My choice this month—since the times are so tumultuous, and because Kamala Harris is being dispatched yet again to make the Ukraine situation better—is a book calculated to cheer you up a bit. It is called The Storm Before the Calm by George Friedman.
This is not a Christian book, and so for the full impact of the “cheering up” effect, you should also we well grounded in all the postmill stuff we are putting out. But even given postmillennialism, it is still possible to wonder how these turbulent and chaotic times could possibly take a turn for the better. That is where this book comes in, and also works like The Fourth Turning, or Sir John Glubb’s The Fate of Empires.
The basic idea in all these works is that human societies have lifespans, just like humans do.. We rotate through infancy, youth, middle age, and old age, just like individuals do. The Fourth Turning argues that the unit of longevity comes from the Romans, and is called a saeculum, and it is basically eighty years. Each cycle terminates in a crisis. From the War for Independence to the Civil War was eighty years. From the Civil War to World War II was eighty years. And eighty years from WW2 is . . . now.
This book by Friedman agrees with that cycle, what he calls the institutional cycle, but also argues that there is another cycle running alongside that one which he calls the socio-economic cycle.

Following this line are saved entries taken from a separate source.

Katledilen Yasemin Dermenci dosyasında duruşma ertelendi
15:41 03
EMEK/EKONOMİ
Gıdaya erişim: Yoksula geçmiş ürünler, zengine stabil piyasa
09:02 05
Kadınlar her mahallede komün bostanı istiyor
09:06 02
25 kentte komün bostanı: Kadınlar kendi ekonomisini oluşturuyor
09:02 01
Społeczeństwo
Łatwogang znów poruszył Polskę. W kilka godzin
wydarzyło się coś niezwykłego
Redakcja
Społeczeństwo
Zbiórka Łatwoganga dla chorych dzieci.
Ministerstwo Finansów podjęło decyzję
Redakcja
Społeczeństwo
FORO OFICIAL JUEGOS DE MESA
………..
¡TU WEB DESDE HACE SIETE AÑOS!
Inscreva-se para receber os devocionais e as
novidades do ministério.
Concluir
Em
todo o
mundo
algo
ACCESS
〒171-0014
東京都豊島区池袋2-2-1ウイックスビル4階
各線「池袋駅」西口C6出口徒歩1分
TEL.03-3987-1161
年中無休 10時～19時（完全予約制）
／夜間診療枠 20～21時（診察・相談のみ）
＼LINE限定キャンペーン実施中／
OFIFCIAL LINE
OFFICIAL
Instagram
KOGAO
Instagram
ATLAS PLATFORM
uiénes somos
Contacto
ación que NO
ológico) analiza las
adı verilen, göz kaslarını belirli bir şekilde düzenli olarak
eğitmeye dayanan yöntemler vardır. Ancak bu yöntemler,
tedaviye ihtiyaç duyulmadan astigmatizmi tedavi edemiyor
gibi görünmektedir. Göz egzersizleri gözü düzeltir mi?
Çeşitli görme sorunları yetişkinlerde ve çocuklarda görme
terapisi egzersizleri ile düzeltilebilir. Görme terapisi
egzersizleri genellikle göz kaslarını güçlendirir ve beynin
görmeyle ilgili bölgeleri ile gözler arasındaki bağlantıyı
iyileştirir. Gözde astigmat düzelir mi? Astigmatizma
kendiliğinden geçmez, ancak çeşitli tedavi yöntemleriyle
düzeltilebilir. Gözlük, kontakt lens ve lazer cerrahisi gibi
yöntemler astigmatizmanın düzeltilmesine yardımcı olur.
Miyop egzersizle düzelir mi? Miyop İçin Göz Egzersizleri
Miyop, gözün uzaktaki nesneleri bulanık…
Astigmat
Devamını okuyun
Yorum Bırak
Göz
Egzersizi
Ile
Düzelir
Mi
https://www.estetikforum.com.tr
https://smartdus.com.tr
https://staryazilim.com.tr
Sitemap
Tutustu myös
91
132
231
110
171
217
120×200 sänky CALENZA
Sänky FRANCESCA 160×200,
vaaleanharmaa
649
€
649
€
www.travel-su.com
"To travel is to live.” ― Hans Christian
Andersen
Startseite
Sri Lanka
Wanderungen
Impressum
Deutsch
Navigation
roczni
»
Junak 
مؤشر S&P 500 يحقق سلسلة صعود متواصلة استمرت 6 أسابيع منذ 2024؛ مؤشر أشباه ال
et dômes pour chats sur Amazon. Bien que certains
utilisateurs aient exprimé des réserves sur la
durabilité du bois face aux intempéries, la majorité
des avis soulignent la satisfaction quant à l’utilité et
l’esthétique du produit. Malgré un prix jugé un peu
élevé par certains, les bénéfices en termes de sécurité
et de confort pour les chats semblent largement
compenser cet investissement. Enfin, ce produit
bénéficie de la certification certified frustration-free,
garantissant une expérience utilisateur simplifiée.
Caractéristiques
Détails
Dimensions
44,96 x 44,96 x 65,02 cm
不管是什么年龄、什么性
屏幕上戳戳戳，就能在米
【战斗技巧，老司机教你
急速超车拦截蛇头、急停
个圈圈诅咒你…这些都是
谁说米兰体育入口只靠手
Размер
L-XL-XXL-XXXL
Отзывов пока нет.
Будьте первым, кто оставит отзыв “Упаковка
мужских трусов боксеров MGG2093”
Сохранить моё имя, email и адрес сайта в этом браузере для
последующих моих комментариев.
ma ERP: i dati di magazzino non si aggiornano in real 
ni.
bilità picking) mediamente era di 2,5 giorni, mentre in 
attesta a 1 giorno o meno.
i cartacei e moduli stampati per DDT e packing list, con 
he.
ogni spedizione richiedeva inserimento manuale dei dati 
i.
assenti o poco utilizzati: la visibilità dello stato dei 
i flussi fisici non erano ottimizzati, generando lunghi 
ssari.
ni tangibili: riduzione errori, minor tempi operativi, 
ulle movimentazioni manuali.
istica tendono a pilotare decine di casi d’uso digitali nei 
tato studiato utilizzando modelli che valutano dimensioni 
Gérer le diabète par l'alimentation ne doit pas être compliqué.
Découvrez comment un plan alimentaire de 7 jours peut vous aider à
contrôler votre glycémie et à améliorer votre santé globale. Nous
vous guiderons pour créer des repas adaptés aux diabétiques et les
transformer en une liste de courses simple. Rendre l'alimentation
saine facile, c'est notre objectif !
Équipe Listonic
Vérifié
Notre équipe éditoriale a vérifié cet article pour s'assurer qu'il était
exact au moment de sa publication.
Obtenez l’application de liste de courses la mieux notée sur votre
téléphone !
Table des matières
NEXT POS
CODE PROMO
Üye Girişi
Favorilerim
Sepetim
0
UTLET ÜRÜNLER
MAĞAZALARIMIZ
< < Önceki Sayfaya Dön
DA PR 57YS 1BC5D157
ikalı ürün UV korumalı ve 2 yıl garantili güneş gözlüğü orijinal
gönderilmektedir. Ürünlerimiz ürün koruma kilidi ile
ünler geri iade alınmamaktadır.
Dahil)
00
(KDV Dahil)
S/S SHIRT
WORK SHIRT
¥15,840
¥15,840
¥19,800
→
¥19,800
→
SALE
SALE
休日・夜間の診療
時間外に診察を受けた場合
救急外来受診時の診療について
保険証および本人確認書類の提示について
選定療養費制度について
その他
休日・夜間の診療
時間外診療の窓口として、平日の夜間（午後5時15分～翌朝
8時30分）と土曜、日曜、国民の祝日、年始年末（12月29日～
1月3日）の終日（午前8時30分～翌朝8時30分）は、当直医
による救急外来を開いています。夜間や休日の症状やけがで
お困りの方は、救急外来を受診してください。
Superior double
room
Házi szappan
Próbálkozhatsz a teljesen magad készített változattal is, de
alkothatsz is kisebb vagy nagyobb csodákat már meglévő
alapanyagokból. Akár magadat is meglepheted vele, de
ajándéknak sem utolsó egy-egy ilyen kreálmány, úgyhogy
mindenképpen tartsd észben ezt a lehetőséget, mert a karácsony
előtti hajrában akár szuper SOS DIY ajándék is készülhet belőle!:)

This cycle is a fifty year cycle, and he says that the trough of both kinds of cycles is right now, in the 2020’s. But after this dismal decade, he predicts that all the puppies and kittens will come out to play.
The danger in this kind of thing is that it might provoke some to become fatalistic. But for most of us, there is at least mild encouragement here. Human history is absolutely crammed with rough spots, and we shouldn’t take fright over the one we are in. Alarums are not all that unusual, and books like this one help you to zoom out.